Questi due comitati, rappresentando le Autonomie Locali, i sindacati, i datori di lavoro, gli agricoltori, e i consumatori danno pareri sulle nuove leggi e le politiche dell’UE, promuovendo la partecipazione della società civile alle questioni europee.
Due ultime riflessioni sulla guerra e sulla migrazione. Sulla guerra tutti siamo stati chiari e netti: non esiste nessuna equivalenza tra chi invade e chi resiste. In una guerra di aggressione non può esistere alcuna equivalenza tra chi invade e chi resiste, perché l’aggressione dell’Ucraina da parte della Russia ha rimesso in discussione la più grande conquista dell’Unione Europea: la pace nel nostro continente. Ora quindi bisogna agire convintamente per una soluzione diplomatica.
Dalla mia posizione al Parlamento Europeo ho chiesto, nelle scorse settimane, l’apertura di una Conferenza sulla pace, e l’apertura di un negoziato e di trattative serie. Come peraltro ha fatto, con migliore autorevolezza, Papa Francesco, un vero gigante dei nostri tempi.

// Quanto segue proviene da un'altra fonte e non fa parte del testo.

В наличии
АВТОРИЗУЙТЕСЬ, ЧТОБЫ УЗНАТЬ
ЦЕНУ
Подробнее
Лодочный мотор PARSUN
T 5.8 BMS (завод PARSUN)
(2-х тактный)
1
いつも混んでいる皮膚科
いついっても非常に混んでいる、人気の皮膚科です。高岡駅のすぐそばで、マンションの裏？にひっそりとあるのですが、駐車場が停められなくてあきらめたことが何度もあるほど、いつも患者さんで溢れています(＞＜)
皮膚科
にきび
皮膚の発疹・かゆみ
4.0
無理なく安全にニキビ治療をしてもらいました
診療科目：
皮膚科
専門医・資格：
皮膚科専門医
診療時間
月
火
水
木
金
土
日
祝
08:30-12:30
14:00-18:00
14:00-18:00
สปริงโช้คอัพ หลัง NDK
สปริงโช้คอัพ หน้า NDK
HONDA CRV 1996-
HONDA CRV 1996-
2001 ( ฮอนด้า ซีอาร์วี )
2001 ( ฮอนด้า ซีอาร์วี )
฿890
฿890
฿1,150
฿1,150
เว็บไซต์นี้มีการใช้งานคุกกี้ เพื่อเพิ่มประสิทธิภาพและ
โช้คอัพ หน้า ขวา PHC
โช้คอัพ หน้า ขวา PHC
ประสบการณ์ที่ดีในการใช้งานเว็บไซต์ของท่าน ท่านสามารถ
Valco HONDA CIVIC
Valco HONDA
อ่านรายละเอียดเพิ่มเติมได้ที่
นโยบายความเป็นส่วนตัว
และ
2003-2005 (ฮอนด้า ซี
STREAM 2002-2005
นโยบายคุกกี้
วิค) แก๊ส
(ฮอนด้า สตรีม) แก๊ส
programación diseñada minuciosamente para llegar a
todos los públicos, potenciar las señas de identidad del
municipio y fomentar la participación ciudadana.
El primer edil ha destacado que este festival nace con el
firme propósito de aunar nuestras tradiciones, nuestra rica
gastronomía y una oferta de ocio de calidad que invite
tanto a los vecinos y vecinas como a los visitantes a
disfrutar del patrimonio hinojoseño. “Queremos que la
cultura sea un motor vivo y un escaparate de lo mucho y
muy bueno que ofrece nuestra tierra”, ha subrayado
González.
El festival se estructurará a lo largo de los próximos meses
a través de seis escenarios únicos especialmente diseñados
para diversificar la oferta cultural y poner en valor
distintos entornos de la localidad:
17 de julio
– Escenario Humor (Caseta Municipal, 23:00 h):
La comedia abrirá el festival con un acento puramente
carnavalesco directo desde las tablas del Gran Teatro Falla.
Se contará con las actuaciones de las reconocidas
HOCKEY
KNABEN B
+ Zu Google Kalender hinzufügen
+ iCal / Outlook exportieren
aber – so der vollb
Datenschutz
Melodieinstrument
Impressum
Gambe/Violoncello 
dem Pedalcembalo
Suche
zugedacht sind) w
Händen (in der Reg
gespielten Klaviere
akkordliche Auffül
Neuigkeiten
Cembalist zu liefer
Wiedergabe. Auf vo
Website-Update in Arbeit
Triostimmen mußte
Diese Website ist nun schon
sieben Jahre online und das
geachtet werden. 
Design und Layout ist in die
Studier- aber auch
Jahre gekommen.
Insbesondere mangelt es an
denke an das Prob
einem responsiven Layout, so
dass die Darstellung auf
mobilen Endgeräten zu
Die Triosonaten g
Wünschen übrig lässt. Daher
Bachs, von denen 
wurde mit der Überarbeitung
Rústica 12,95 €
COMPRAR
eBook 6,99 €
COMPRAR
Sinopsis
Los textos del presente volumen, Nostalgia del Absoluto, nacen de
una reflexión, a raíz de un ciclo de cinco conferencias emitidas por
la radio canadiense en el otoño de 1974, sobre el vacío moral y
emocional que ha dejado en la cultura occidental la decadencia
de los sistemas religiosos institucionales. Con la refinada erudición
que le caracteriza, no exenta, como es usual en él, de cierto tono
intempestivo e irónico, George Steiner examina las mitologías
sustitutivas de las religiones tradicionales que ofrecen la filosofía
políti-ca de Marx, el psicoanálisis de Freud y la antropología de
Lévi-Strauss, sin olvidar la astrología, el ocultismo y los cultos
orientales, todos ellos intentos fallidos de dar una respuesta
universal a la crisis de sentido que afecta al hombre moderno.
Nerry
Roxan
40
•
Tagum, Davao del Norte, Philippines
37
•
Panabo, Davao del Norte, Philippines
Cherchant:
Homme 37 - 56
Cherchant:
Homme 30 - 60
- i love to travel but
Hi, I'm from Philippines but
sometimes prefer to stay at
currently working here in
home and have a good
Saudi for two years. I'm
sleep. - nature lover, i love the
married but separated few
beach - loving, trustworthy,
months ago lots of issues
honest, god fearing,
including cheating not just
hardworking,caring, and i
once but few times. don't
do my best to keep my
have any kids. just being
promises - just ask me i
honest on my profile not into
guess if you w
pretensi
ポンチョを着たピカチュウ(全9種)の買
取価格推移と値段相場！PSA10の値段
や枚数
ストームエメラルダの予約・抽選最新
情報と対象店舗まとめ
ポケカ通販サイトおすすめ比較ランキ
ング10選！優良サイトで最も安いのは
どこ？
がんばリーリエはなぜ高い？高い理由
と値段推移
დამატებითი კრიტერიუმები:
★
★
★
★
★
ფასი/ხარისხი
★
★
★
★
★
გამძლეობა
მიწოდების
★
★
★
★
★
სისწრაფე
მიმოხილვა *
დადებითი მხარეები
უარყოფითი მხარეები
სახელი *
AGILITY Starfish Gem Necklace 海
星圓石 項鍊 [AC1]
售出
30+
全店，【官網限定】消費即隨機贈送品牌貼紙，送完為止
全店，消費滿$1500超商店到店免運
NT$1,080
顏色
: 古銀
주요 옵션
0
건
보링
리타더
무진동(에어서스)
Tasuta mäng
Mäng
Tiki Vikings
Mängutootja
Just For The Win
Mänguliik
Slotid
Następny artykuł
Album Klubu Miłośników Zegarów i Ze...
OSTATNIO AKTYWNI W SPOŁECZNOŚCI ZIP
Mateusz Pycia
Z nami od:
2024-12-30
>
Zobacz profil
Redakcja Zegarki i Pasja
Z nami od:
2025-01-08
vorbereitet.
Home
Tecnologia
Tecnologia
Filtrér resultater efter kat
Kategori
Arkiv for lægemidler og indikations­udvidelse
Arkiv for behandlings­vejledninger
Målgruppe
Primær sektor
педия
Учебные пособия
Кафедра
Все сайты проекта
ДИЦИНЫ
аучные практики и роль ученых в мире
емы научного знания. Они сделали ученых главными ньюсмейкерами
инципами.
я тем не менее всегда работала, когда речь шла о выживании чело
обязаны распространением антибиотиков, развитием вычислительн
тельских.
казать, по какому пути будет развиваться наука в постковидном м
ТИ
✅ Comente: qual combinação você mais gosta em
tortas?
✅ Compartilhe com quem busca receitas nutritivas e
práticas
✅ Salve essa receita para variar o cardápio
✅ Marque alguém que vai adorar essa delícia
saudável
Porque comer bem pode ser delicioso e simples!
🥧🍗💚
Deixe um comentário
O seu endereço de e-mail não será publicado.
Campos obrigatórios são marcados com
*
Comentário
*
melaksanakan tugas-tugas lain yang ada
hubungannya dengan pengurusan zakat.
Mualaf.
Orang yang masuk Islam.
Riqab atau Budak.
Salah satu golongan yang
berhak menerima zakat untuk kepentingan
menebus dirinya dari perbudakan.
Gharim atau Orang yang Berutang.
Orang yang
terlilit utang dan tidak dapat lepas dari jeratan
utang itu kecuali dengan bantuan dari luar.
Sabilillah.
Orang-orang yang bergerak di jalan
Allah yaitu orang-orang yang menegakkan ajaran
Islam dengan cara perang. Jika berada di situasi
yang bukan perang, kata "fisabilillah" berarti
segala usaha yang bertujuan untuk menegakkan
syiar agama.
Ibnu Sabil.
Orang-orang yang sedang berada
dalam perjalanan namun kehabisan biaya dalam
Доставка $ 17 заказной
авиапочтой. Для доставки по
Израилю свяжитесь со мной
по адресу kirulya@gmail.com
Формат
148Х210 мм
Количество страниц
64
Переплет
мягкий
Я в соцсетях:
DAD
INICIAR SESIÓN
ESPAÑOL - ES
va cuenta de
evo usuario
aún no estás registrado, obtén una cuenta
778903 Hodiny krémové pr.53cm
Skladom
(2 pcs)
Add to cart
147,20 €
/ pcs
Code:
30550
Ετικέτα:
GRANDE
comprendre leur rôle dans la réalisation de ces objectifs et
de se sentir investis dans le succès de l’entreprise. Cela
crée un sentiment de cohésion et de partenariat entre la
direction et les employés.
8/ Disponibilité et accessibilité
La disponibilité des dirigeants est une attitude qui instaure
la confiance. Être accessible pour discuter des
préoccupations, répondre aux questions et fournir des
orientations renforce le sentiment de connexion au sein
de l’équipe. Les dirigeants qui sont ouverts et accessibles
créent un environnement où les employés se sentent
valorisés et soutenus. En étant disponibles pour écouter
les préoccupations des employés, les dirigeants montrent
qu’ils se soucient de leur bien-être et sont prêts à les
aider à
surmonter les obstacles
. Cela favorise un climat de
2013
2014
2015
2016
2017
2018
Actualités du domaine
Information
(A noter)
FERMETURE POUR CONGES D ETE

E mi hanno inorgoglito, ovviamente, le parole di Mario Draghi che a Strasburgo martedì scorso ha affermato che “L’Italia, come Paese fondatore dell’Unione europea, come Paese che crede profondamente nella pace, è pronta a impegnarsi in prima linea per raggiungere una soluzione diplomatica”.
Rispetto alla questione migratoria che mi sta particolarmente a cuore: ci troviamo da anni di fronte a una narrazione pericolosa e falsa, che descrive il fenomeno migratorio come pericoloso e dannoso. In realtà, si tratta di un fenomeno vecchio come il mondo, che dobbiamo affrontare come una opportunità. La solidarietà mostrata verso i rifugiati ucraini, che è stata eccezionale da parte di tutti, deve spingerci verso una gestione davvero europea e davvero comune anche dei migranti che arrivano da altri contesti di guerra e sfruttamento, come le poche miglisaia che ancora stazionano al confine tra Polonia e Bielorussia.
Più in generale, è necessario definire un meccanismo europeo efficace di gestione dei flussi migratori, che superi la logica del Regolamento di Dublino, come sto impegnandomi a fare da anni al Parlamento.